Challenging the Traditional Dormancy Assumption: Antibiotic Persisters are Metabolically Active, Non-Growing Cells

Bacterial persisters are a subpopulation of multidrug-tolerant cells capable of surviving and resuming activity after exposure to lethal antibiotic treatments, contributing to relapsing infections and the development of antibiotic resistance. We challenge the conventional view that persisters are metabolically dormant by providing compelling evidence that an isogenic population of Escherichia coli remains metabolically active in persistence. Our transcriptomic analysis, conducted at various time points following exposure to lethal concentrations of ampicillin (Amp), revealed a number of genes with differential expression over time. Some genes were consistently upregulated in Amp treated persisters compared to the untreated controls, a change that can only occur in metabolically active cells capable of increasing RNA levels. Some of these genes have been previously linked to persister cells, while others have not been associated with them before. If persister cells were metabolically dormant, we would expect minimal changes in the gene network across different time points of Amp treatment. However, network analysis revealed major shifts in gene network activity at various time points of antibiotic exposure. To explore gene activation in persisters, we developed a new promoter system in which an Amp resistance gene is activated specifically in persister cells.
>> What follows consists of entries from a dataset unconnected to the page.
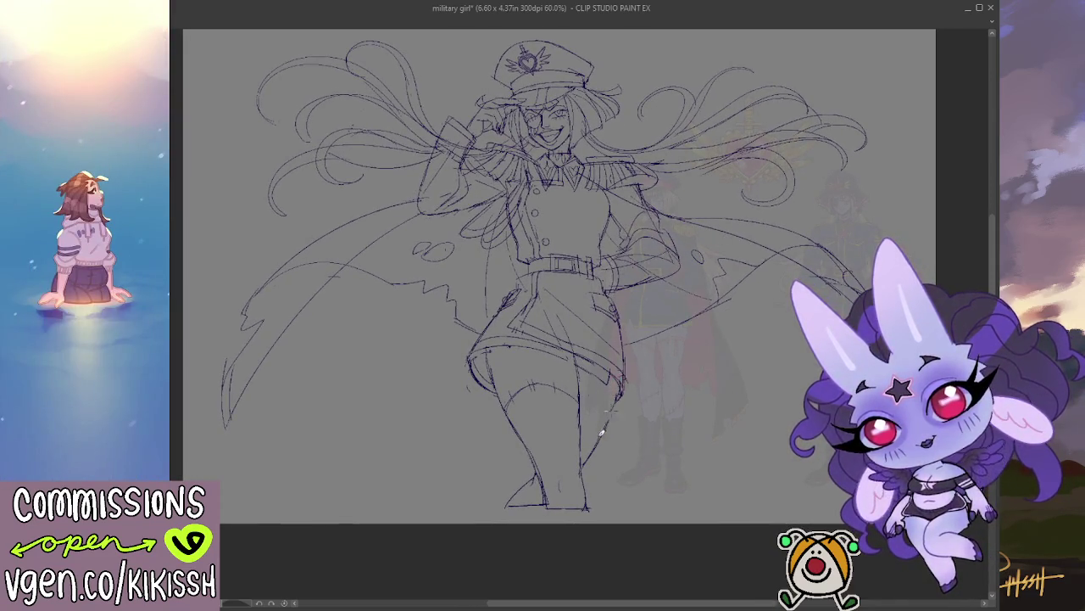
left_click_drag(545, 375, 545, 326)
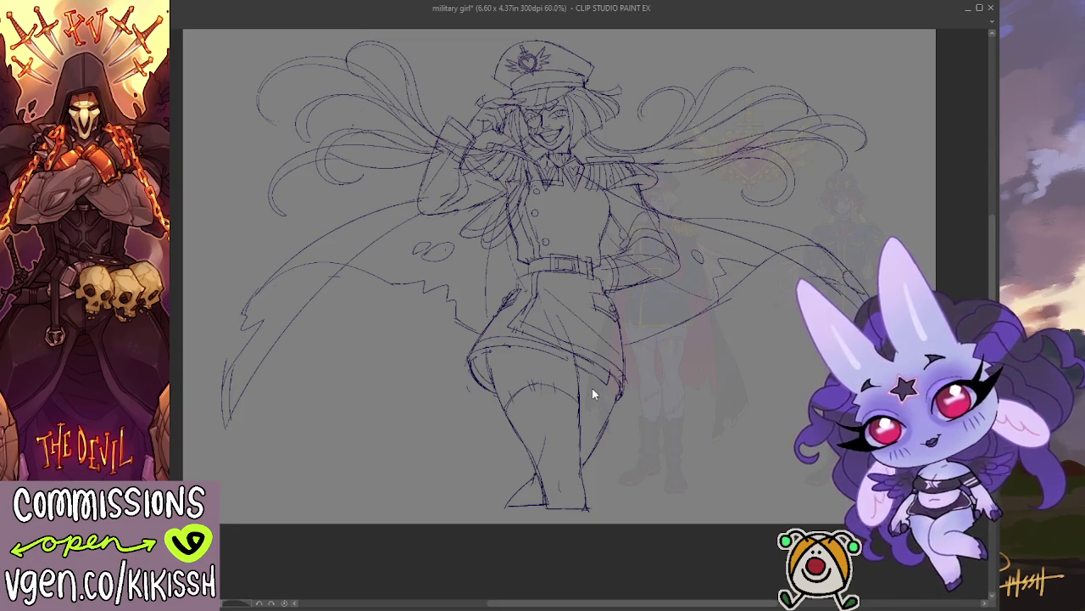
left_click_drag(594, 381, 619, 397)
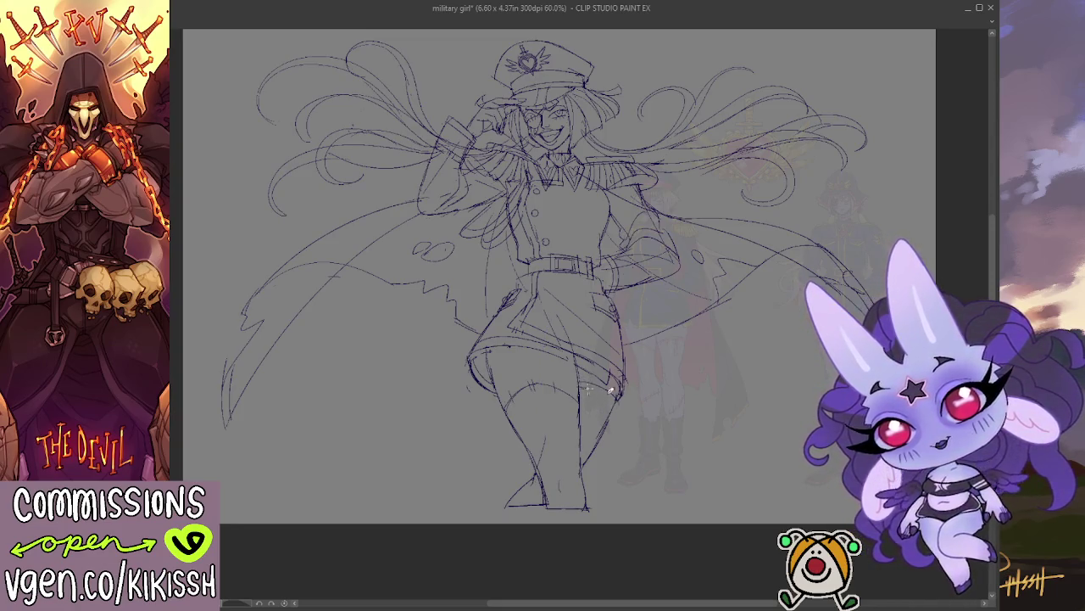
left_click_drag(609, 400, 605, 382)
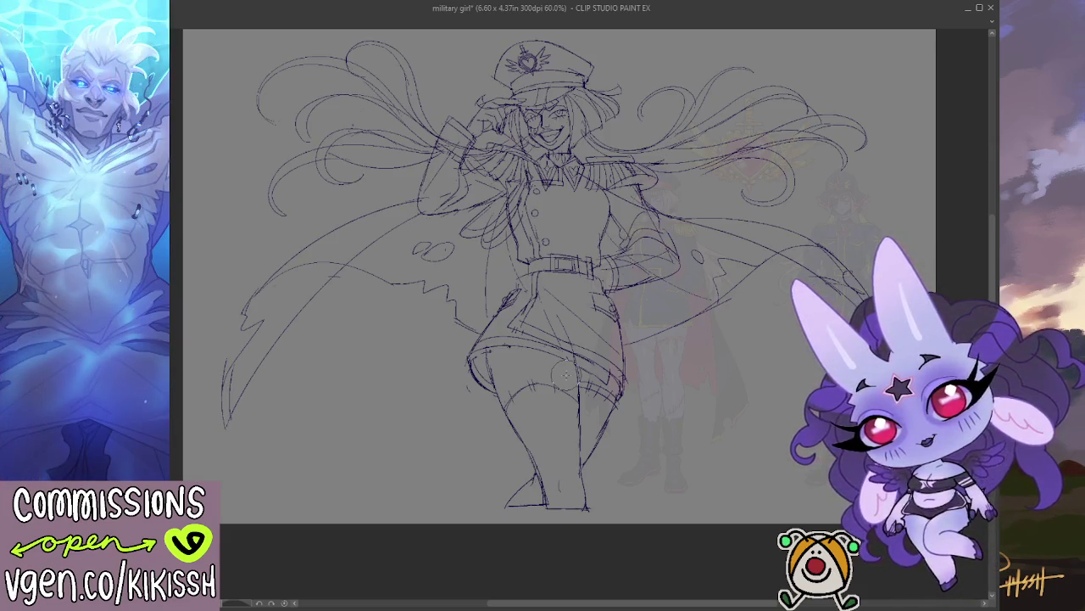
Draw two buttons below the belt, then zoom out to show the whole figure.
scroll(497, 290, "up", 1)
scroll(500, 290, "up", 2)
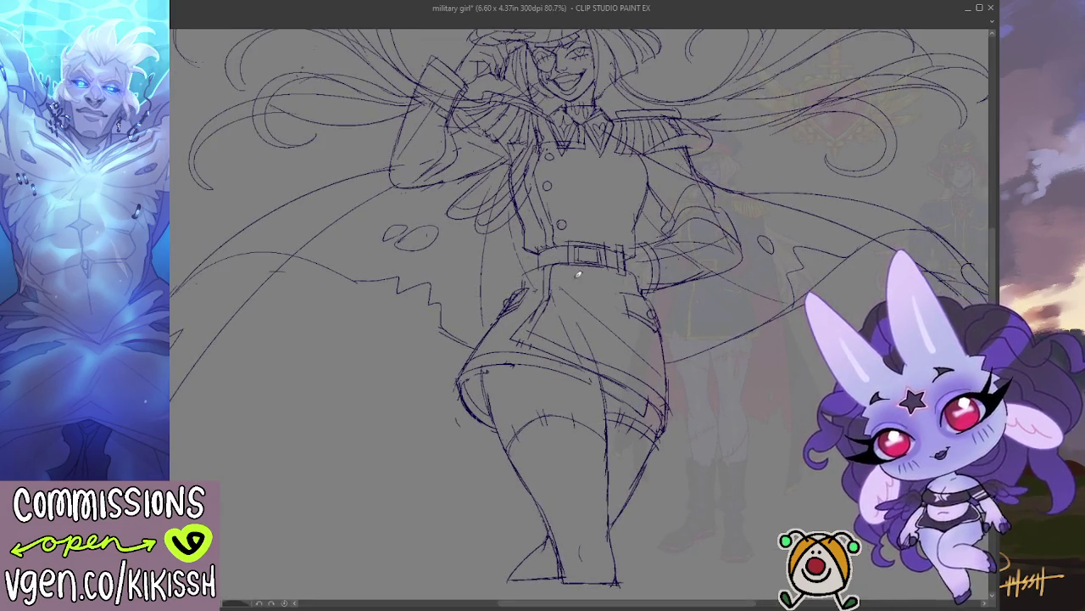
left_click_drag(563, 271, 556, 302)
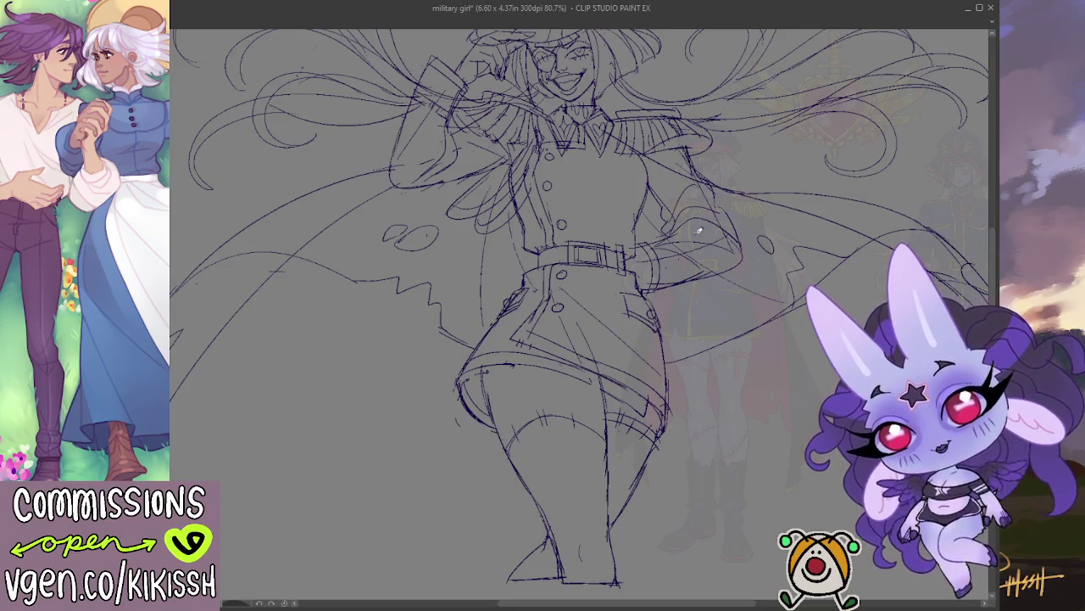
scroll(699, 230, "down", 1)
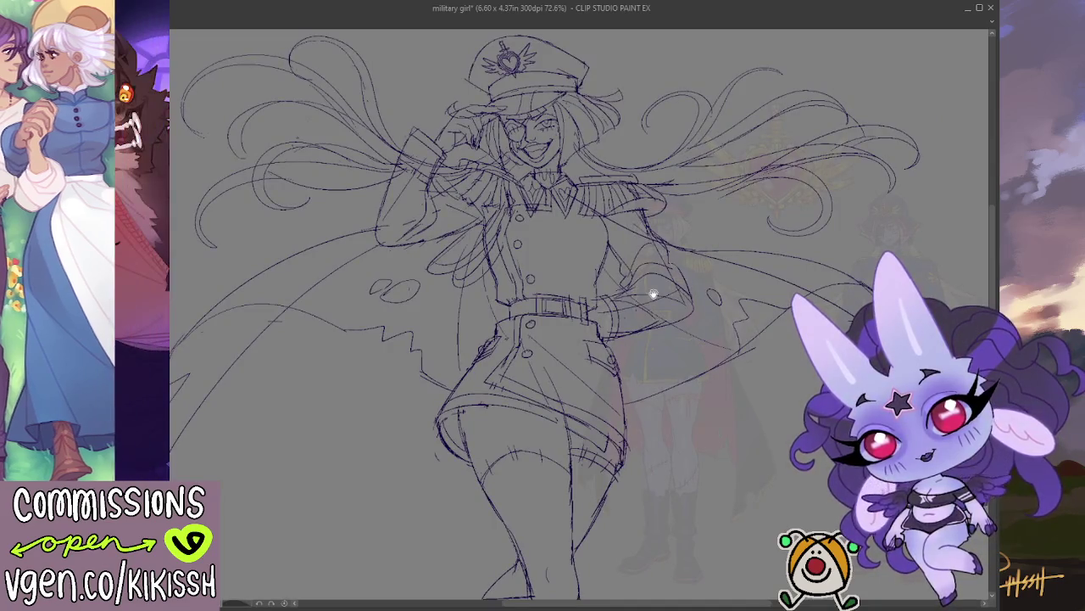
left_click_drag(653, 295, 660, 287)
Following treatment with lethal Amp, the Amp resistance gene conferred resistance after ~8 h. This gene's activation requires the production of both mRNA and protein, processes that can only occur in metabolically active cells. These findings reveal that persisters are metabolically active, non-dividing cells, thereby challenging the notion that they are dormant. Overall design: E.coli cells were grown to mid-log phase (OD ~0.5) and then treated with ampicillin (0.1 mg/ml) for 24 hours. RNA samples were collected at four time points: before antibiotic treatment (0 h) and after antibiotic treatment at 3 h, 6 h, and 24 h, in biological triplicates, for RNA sequencing analysis.